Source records
'''

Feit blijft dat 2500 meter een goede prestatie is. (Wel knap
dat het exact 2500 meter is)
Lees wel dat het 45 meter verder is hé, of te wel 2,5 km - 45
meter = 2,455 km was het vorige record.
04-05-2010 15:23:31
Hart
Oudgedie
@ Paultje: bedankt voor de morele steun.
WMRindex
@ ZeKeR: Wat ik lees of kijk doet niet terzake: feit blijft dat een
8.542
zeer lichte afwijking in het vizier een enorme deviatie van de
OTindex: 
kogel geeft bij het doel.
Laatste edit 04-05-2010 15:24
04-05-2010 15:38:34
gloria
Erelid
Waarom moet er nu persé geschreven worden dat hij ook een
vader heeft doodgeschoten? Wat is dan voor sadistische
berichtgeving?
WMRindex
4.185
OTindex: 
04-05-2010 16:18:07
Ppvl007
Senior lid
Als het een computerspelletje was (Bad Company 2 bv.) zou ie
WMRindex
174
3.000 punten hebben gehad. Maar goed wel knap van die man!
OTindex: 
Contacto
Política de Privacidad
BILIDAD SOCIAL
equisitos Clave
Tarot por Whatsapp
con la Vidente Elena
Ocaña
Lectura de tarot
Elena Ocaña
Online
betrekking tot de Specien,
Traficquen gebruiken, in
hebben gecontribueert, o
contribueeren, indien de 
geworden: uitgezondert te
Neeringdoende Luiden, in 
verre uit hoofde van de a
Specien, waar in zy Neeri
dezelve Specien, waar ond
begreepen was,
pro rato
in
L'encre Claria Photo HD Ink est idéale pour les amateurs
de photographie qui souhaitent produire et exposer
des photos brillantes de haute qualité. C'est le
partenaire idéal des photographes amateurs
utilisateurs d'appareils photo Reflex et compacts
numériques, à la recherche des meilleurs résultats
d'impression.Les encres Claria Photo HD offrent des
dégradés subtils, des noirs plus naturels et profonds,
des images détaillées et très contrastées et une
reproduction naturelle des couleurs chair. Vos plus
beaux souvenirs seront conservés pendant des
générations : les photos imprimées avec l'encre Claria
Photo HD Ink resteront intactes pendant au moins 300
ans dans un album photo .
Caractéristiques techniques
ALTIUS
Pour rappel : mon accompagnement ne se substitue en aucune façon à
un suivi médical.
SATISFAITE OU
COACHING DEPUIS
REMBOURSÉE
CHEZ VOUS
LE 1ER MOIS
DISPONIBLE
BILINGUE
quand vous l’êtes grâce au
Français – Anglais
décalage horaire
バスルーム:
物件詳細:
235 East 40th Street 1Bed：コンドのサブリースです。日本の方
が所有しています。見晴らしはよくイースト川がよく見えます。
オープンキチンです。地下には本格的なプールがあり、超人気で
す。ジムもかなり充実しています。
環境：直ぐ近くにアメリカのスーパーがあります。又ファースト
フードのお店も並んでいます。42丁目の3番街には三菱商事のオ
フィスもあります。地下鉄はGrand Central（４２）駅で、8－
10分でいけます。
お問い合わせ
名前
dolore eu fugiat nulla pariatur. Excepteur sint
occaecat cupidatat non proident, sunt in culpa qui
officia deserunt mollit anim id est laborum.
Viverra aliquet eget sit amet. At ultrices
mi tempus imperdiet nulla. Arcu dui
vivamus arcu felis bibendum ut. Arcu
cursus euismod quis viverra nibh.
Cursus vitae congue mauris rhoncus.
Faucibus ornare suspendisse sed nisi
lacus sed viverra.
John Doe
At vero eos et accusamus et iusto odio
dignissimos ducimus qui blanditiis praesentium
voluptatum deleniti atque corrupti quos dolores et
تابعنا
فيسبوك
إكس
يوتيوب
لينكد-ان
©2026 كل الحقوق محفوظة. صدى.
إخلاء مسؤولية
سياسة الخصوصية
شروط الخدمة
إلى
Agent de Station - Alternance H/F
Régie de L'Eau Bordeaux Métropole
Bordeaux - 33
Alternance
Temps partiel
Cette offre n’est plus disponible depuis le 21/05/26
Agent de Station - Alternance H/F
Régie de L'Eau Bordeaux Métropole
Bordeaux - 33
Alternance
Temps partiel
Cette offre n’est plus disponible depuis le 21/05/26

'''

Transcribe verbatim. Cover the lines from the first line of the entries above to the line containing "de morele steun.", inclusive.

● **Finished task**
Feit blijft dat 2500 meter een goede prestatie is. (Wel knap
dat het exact 2500 meter is)
Lees wel dat het 45 meter verder is hé, of te wel 2,5 km - 45
meter = 2,455 km was het vorige record.
04-05-2010 15:23:31
Hart
Oudgedie
@ Paultje: bedankt voor de morele steun.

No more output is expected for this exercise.